Please reproduce the passage on Federalism below word for word, from start to finish.

# DOCUMENT SECTION
----------

I think Federalism is the greatest idea the Founders had; but it's one that has fallen out of fashion.

Still, if you don't like the opt-out? Delta is ready when you are.

Elise said...

I'm not sure I realized Delta was still in business.

More seriously this kind of ties in with your comment about Medicaid:

You may never have consented to it at all; but if a majority of your neighbors vote to take your cash for this purpose, you're stuck.

The basis of a democracy is that we all have to live with the majority's preferences however much we may dislike them. But I've been thinking a lot lately about at what point the decisions of the majority - especially if it's a 53-47 majority rather than, say, a 65-35 majority - are simply unacceptable to the minority.

I watched This Week this morning and they were talking about bipartisanship. Most of it was the standard "we're bipartisan, they're not" but Ron Brownstein was very interesting. He talked about the increasing gap between the Democrats' desire for more government and the Republicans' desire for less. (I'm grossly oversimplifying.) But it got me thinking even harder about whether we eventually reach the point where the two views simply can't live under the same government anymore. (The takeaway line was from George Will and Al Sharpton in concert: One side wants the government to protect them; the other side wants to be protected from the government.)

Which is just another reason why Federalism being unfashionable is such a tragedy. It's designed specifically to avoid a situation where people with radically different ideas about how they want to be governed can't hang together.

----------

# SUPPLIED INFORMATION
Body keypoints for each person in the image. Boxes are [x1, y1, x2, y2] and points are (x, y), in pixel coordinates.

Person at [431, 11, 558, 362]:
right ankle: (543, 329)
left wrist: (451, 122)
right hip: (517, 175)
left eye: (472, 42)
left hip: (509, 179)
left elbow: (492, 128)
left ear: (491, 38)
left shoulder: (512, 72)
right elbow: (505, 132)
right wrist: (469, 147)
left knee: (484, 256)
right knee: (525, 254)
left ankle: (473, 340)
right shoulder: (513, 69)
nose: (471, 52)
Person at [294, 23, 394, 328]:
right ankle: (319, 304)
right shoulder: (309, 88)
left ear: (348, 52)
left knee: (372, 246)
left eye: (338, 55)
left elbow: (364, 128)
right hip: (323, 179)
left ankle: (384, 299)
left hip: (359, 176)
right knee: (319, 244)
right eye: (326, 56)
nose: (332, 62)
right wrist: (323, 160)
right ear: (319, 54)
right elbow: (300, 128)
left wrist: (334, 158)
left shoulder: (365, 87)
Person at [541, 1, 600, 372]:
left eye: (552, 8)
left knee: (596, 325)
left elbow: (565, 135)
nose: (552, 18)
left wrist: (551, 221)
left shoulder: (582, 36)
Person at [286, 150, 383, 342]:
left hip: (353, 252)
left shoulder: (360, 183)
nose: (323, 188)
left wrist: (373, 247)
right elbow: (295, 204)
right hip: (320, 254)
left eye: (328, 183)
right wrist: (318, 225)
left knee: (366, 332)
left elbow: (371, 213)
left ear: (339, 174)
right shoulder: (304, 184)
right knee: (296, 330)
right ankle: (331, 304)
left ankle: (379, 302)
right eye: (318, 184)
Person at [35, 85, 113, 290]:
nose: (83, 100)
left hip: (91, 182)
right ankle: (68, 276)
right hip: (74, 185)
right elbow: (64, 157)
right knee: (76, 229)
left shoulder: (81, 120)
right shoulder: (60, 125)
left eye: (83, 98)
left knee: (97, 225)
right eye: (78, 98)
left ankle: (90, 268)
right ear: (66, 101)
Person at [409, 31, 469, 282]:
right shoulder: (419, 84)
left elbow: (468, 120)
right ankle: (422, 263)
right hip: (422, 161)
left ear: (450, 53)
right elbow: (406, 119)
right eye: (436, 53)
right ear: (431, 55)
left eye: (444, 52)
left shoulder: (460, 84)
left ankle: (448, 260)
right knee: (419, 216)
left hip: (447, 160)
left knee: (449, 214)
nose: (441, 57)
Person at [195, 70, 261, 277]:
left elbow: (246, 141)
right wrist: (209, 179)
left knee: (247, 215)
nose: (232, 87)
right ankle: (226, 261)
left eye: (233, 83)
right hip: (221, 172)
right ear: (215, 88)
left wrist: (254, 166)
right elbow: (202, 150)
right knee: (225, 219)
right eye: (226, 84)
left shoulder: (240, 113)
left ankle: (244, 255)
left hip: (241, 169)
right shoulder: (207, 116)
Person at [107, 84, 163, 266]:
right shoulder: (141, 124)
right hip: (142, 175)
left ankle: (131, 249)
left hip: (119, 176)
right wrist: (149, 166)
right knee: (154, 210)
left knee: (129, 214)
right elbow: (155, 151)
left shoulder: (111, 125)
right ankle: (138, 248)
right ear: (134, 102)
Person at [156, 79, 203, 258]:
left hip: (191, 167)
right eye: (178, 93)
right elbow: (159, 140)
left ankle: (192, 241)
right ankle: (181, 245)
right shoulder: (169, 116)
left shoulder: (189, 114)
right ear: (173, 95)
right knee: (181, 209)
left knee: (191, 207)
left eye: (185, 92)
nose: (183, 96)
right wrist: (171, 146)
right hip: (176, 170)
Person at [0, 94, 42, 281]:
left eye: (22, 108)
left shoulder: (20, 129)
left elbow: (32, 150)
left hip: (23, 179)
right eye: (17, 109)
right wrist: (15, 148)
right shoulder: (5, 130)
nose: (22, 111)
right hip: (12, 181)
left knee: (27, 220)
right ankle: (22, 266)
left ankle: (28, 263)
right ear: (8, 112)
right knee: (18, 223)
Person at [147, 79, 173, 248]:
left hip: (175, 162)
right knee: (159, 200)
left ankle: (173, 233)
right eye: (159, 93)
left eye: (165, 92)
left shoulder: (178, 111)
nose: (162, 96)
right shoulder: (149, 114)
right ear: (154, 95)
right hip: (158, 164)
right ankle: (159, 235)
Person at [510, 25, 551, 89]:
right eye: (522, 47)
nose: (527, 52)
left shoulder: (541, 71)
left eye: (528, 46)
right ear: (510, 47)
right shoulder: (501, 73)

----------

# TASK RESULT
I think Federalism is the greatest idea the Founders had; but it's one that has fallen out of fashion.

Still, if you don't like the opt-out? Delta is ready when you are.

Elise said...

I'm not sure I realized Delta was still in business.

More seriously this kind of ties in with your comment about Medicaid:

You may never have consented to it at all; but if a majority of your neighbors vote to take your cash for this purpose, you're stuck.

The basis of a democracy is that we all have to live with the majority's preferences however much we may dislike them. But I've been thinking a lot lately about at what point the decisions of the majority - especially if it's a 53-47 majority rather than, say, a 65-35 majority - are simply unacceptable to the minority.

I watched This Week this morning and they were talking about bipartisanship. Most of it was the standard "we're bipartisan, they're not" but Ron Brownstein was very interesting. He talked about the increasing gap between the Democrats' desire for more government and the Republicans' desire for less. (I'm grossly oversimplifying.) But it got me thinking even harder about whether we eventually reach the point where the two views simply can't live under the same government anymore. (The takeaway line was from George Will and Al Sharpton in concert: One side wants the government to protect them; the other side wants to be protected from the government.)

Which is just another reason why Federalism being unfashionable is such a tragedy. It's designed specifically to avoid a situation where people with radically different ideas about how they want to be governed can't hang together.